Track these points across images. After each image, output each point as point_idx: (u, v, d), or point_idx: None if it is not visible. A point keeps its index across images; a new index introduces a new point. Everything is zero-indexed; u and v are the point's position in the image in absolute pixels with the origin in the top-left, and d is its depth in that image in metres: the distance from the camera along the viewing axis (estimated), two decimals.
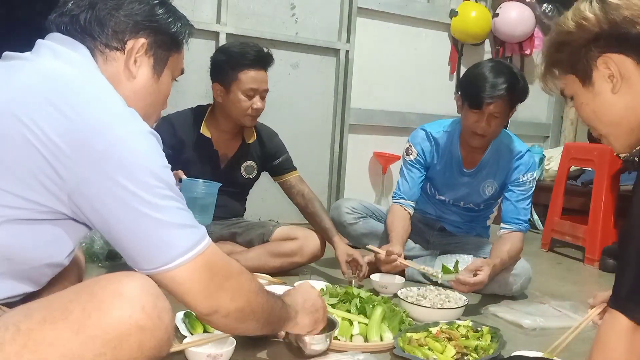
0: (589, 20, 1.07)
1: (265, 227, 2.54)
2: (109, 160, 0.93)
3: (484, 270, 2.06)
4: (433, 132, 2.49)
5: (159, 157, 1.00)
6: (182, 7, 3.04)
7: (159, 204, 0.96)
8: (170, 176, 1.01)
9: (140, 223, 0.96)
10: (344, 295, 1.90)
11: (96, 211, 0.96)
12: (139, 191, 0.95)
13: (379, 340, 1.71)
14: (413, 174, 2.49)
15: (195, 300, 1.03)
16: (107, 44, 1.07)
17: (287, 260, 2.43)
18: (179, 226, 0.99)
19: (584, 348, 1.80)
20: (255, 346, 1.67)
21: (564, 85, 1.18)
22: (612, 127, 1.13)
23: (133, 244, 0.98)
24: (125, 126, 0.96)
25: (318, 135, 3.64)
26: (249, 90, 2.32)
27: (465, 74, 2.38)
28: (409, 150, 2.50)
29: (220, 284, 1.05)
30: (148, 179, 0.96)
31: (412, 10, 3.90)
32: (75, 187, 0.94)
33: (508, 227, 2.35)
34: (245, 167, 2.54)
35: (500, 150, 2.42)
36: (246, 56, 2.32)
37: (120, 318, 0.91)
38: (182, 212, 1.01)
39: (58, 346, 0.87)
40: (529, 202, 2.41)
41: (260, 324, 1.18)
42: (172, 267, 0.98)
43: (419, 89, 4.00)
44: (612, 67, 1.07)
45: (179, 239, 0.99)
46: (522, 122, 4.44)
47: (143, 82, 1.12)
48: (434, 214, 2.64)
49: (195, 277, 1.01)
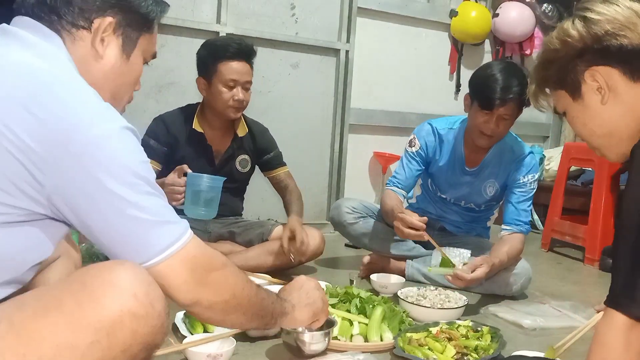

EXERCISE REQUIREMENTS:
Return, exactly as they stand, the lines from the opening line of the listing through the line with "4: (433, 132, 2.49)", both ends counted, and no pictures.

OUTPUT OF THE EXERCISE:
Track these points across images. After each image, output each point as point_idx: (u, v, d), or point_idx: None if it is not visible. A point keeps its index across images; a new index introduces a new point. Everything is zero-indexed; u and v are the point's position in the image in absolute pixels with the origin in the top-left, and d is its depth in that image in metres: the distance from the camera along the viewing axis (estimated), two decimals.
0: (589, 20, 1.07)
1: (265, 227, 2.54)
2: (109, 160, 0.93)
3: (484, 270, 2.06)
4: (433, 132, 2.49)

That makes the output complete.